Saved entries:

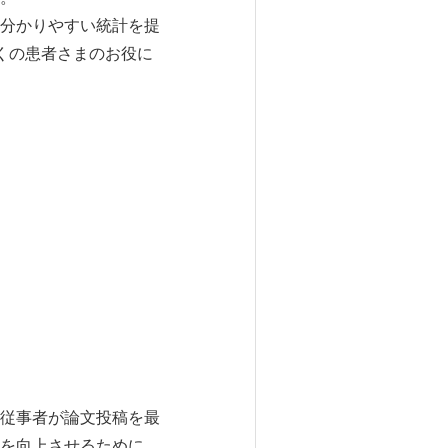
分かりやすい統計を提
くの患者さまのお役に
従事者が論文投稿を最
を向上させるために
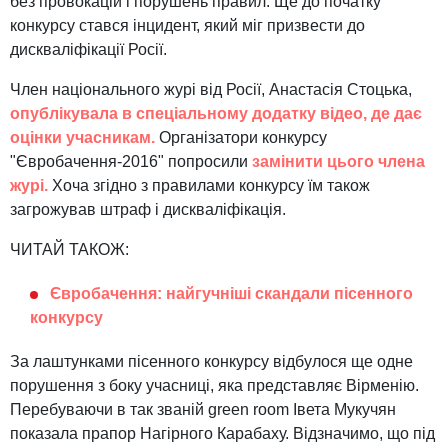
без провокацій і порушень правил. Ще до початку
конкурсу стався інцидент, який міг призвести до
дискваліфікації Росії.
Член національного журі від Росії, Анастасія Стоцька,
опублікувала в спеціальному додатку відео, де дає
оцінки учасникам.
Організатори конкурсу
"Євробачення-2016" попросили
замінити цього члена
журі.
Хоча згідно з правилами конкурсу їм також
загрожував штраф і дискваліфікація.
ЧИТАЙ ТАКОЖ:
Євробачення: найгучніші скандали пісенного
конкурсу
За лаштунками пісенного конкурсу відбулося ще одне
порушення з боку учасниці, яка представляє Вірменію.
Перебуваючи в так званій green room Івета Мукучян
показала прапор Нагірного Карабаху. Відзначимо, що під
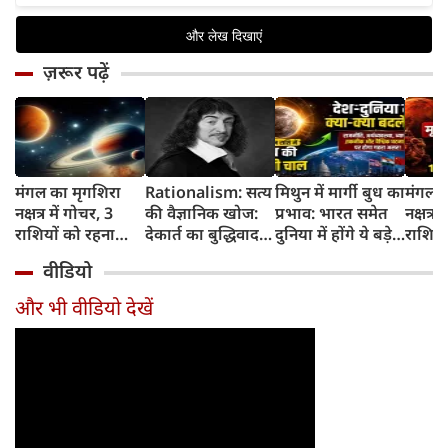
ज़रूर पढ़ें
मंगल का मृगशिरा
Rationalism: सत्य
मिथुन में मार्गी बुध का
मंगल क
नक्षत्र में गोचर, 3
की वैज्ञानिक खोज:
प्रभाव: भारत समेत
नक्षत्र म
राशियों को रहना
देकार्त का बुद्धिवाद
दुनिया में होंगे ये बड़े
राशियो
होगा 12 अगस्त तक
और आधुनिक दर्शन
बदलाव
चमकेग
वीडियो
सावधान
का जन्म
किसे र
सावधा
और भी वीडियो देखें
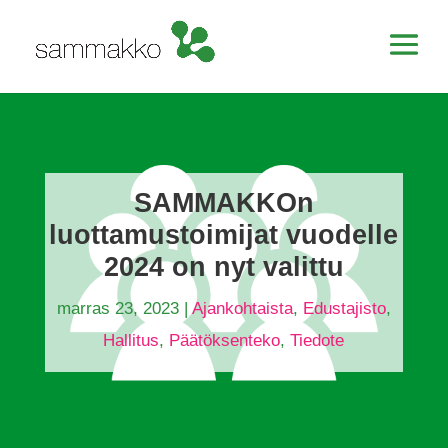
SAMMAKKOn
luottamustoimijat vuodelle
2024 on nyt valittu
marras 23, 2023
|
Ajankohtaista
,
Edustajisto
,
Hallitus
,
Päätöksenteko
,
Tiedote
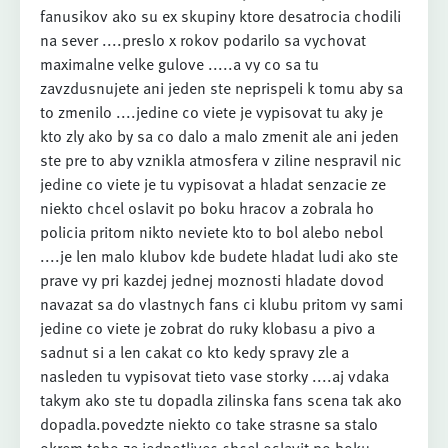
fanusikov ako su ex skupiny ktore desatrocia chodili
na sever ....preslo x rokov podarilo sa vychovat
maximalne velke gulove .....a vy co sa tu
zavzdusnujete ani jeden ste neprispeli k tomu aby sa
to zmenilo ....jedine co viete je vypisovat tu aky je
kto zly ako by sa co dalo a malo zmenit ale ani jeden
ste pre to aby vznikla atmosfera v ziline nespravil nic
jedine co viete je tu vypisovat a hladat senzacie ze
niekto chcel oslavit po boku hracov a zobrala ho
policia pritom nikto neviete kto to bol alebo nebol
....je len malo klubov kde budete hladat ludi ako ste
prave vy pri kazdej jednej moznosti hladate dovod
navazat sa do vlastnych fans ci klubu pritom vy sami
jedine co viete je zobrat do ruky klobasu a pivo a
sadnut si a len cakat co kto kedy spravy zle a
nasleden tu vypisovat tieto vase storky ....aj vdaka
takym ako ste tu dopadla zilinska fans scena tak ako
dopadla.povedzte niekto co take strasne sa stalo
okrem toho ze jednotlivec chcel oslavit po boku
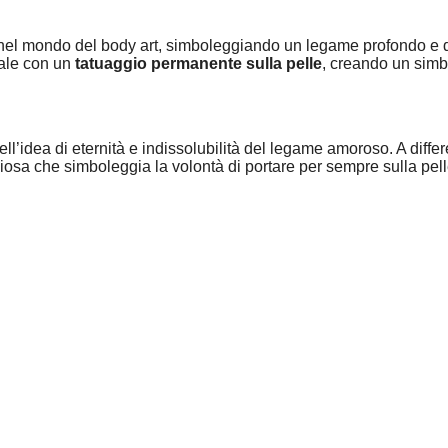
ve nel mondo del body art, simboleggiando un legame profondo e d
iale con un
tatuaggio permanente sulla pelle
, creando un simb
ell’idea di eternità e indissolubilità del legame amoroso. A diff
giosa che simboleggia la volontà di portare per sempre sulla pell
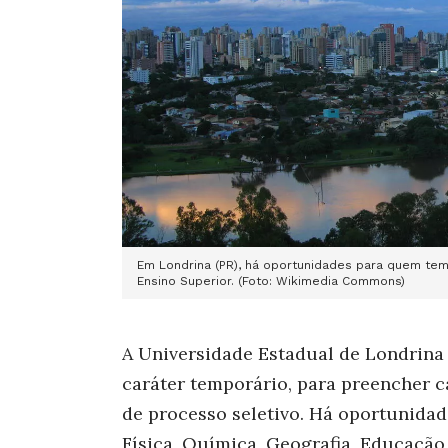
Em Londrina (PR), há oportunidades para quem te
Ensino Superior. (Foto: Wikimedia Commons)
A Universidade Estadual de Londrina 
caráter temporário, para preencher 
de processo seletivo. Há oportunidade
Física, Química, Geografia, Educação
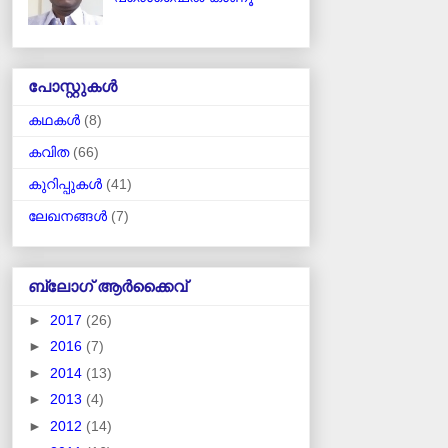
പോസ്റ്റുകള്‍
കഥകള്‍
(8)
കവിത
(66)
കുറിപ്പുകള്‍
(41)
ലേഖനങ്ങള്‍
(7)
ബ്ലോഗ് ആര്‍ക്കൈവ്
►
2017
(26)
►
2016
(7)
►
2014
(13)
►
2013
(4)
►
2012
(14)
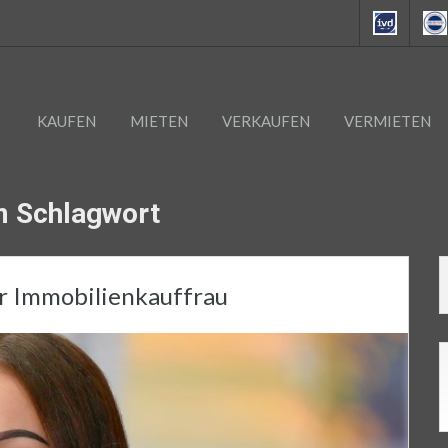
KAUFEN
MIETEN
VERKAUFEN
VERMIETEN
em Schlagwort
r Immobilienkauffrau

**Directions**
Copy out, word for word, the text read from every one of the records above, and leave the pictures out of your answer.

**Result for this exercise**
分かりやすい統計を提
くの患者さまのお役に
従事者が論文投稿を最
を向上させるために
без провокацій і порушень правил. Ще до початку
конкурсу стався інцидент, який міг призвести до
дискваліфікації Росії.
Член національного журі від Росії, Анастасія Стоцька,
опублікувала в спеціальному додатку відео, де дає
оцінки учасникам.
Організатори конкурсу
"Євробачення-2016" попросили
замінити цього члена
журі.
Хоча згідно з правилами конкурсу їм також
загрожував штраф і дискваліфікація.
ЧИТАЙ ТАКОЖ:
Євробачення: найгучніші скандали пісенного
конкурсу
За лаштунками пісенного конкурсу відбулося ще одне
порушення з боку учасниці, яка представляє Вірменію.
Перебуваючи в так званій green room Івета Мукучян
показала прапор Нагірного Карабаху. Відзначимо, що під
ज़रूर पढ़ें
मंगल का मृगशिरा
Rationalism: सत्य
मिथुन में मार्गी बुध का
मंगल क
नक्षत्र में गोचर, 3
की वैज्ञानिक खोज:
प्रभाव: भारत समेत
नक्षत्र म
राशियों को रहना
देकार्त का बुद्धिवाद
दुनिया में होंगे ये बड़े
राशियो
होगा 12 अगस्त तक
और आधुनिक दर्शन
बदलाव
चमकेग
वीडियो
सावधान
का जन्म
किसे र
सावधा
और भी वीडियो देखें
SAMMAKKOn
luottamustoimijat vuodelle
2024 on nyt valittu
marras 23, 2023
|
Ajankohtaista
,
Edustajisto
,
Hallitus
,
Päätöksenteko
,
Tiedote
fanusikov ako su ex skupiny ktore desatrocia chodili
na sever ....preslo x rokov podarilo sa vychovat
maximalne velke gulove .....a vy co sa tu
zavzdusnujete ani jeden ste neprispeli k tomu aby sa
to zmenilo ....jedine co viete je vypisovat tu aky je
kto zly ako by sa co dalo a malo zmenit ale ani jeden
ste pre to aby vznikla atmosfera v ziline nespravil nic
jedine co viete je tu vypisovat a hladat senzacie ze
niekto chcel oslavit po boku hracov a zobrala ho
policia pritom nikto neviete kto to bol alebo nebol
....je len malo klubov kde budete hladat ludi ako ste
prave vy pri kazdej jednej moznosti hladate dovod
navazat sa do vlastnych fans ci klubu pritom vy sami
jedine co viete je zobrat do ruky klobasu a pivo a
sadnut si a len cakat co kto kedy spravy zle a
nasleden tu vypisovat tieto vase storky ....aj vdaka
takym ako ste tu dopadla zilinska fans scena tak ako
dopadla.povedzte niekto co take strasne sa stalo
okrem toho ze jednotlivec chcel oslavit po boku
ve nel mondo del body art, simboleggiando un legame profondo e d
iale con un
tatuaggio permanente sulla pelle
, creando un simb
ell’idea di eternità e indissolubilità del legame amoroso. A diff
giosa che simboleggia la volontà di portare per sempre sulla pell
Em Londrina (PR), há oportunidades para quem te
Ensino Superior. (Foto: Wikimedia Commons)
A Universidade Estadual de Londrina 
caráter temporário, para preencher 
de processo seletivo. Há oportunidade
Física, Química, Geografia, Educação
പോസ്റ്റുകള്‍
കഥകള്‍
(8)
കവിത
(66)
കുറിപ്പുകള്‍
(41)
ലേഖനങ്ങള്‍
(7)
ബ്ലോഗ് ആര്‍ക്കൈവ്
►
2017
(26)
►
2016
(7)
►
2014
(13)
►
2013
(4)
►
2012
(14)
KAUFEN
MIETEN
VERKAUFEN
VERMIETEN
em Schlagwort
r Immobilienkauffrau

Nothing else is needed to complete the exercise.